Flood risk analysis using random forest machine learning method (Case study: Mashhad city)

Document Type : Research Article

Authors

1 Environment

2 Department of Envi. Sci., Gorgan University of Agri. Sci. & Natural Resources, Gorgan, Iran

3 Dept. of Environmental Planning & Design - Gorgan Univ. of Agricultural Sciences & Natural Resources (GUASNR) Gorgan, Iran

4 Associate Professor, Department of Geography, University of Rennes, Rennes, France, CNRS.

10.22059/ije.2022.346677.1667

Abstract

Flood risk analysis using random forest machine learning method

(Case study: Mashhad city)







Abstract



Flood is one of the most common natural disasters and causes a lot of financial and human losses. Although the amount of rainfall is low in many regions of Iran, in many regions, the highest amount of annual rainfall occurs in only one day or a short period of time, which leads to floods. Due to the geological structure and the destruction of the ecosystem, the flowing water during the flood can be very polluted and often carries a lot of mud, which adds to the damage of the flood.
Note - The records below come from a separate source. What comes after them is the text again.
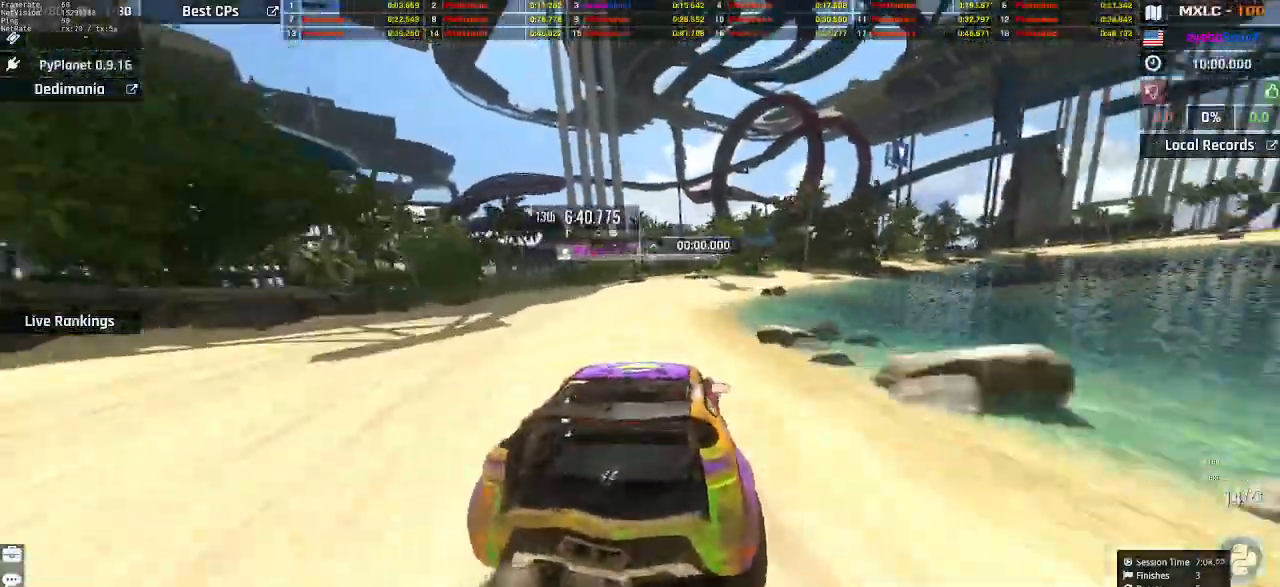
{"keys": ["up"], "events": [[33, "left", "up"]]}
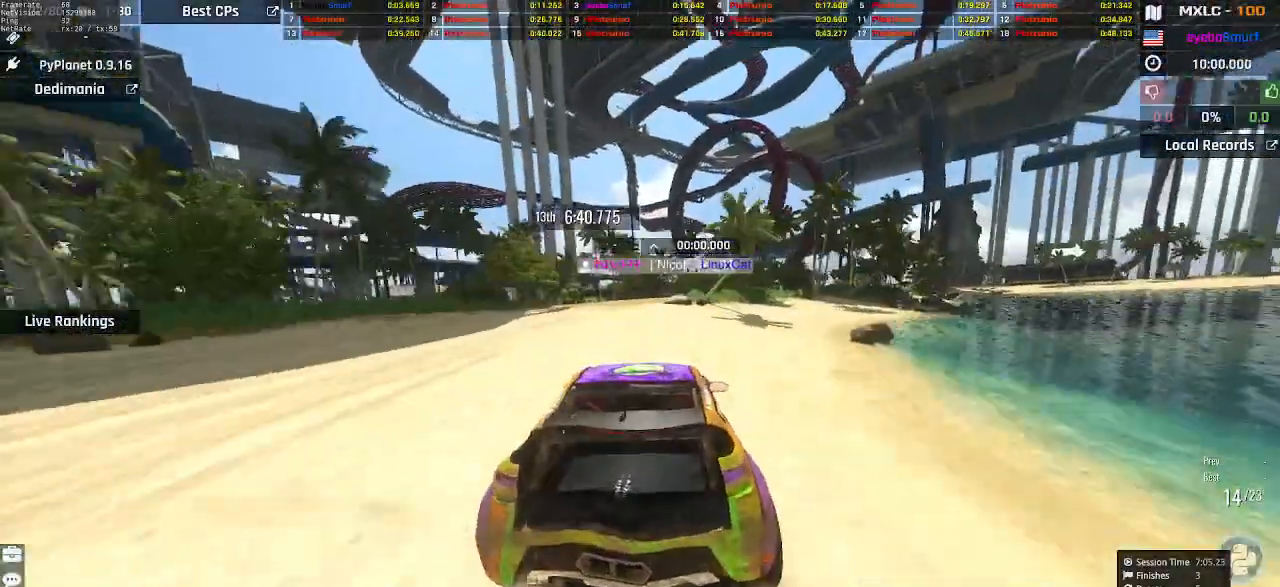
{"keys": ["up"], "events": []}
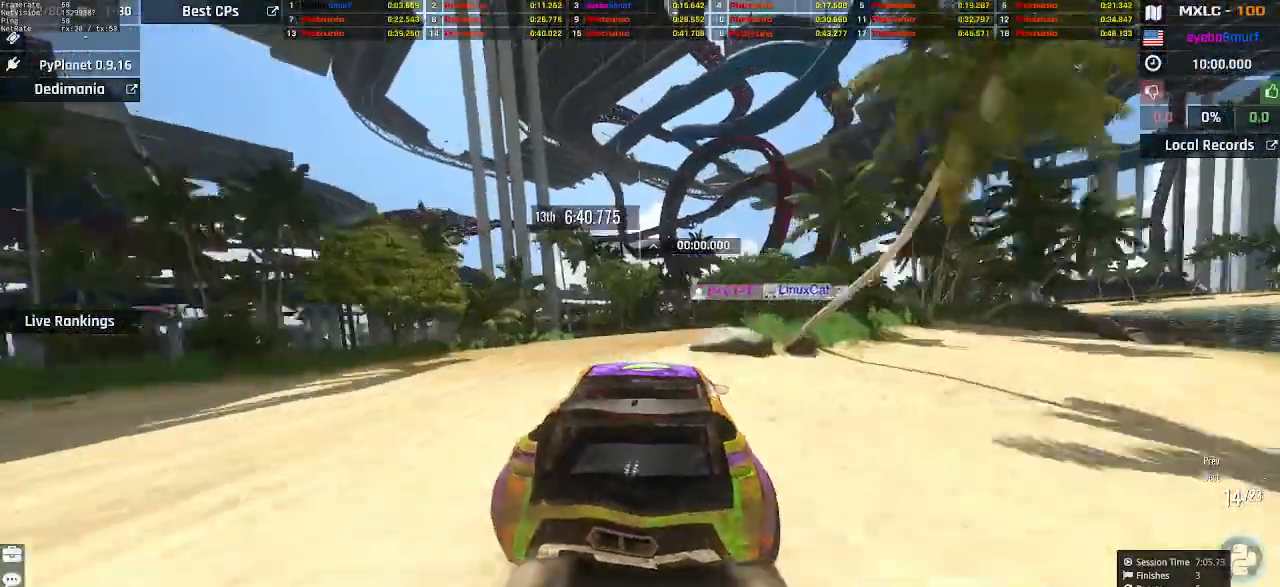
{"keys": ["up"], "events": [[133, "right", "down"], [367, "right", "up"]]}
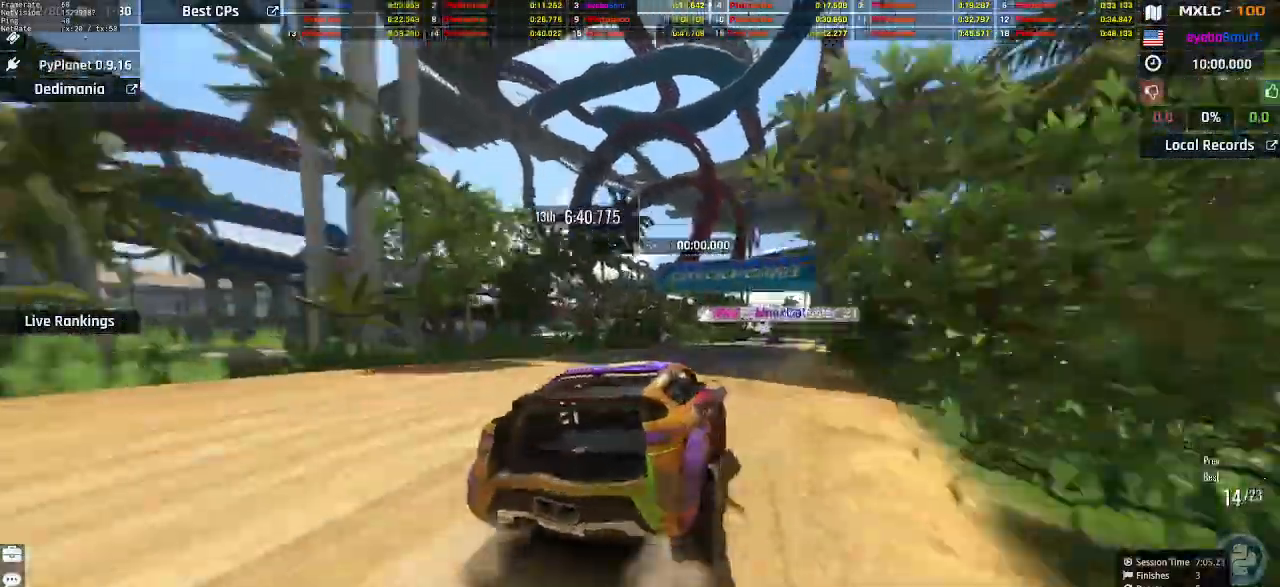
{"keys": ["up"], "events": [[200, "left", "down"], [267, "left", "up"]]}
To reduce potential flood damage, planners and decision makers must be aware of when and where floods occur. This requires the use of new flood forecasting methods and prevention of its damages. In this study, the Random Forest (RF) machine learning method was used to predict the location of floods in Mashhad City and its performance was investigated. Also, the effect of each of the factors of Elevation, slope, aspect, TWI, SPI, distance from waterways, geology, land use, density of waterways, and rainfall in this forecast is examined. Validation results using training data for RF models show the area under the curve (AUC) (95%). In general, the results showed that the RF model has a high accuracy in determining flood sensitive areas in the Mashhad basin.



Keywords: Food risk assessment, random forest, machine learning, Mashhad city.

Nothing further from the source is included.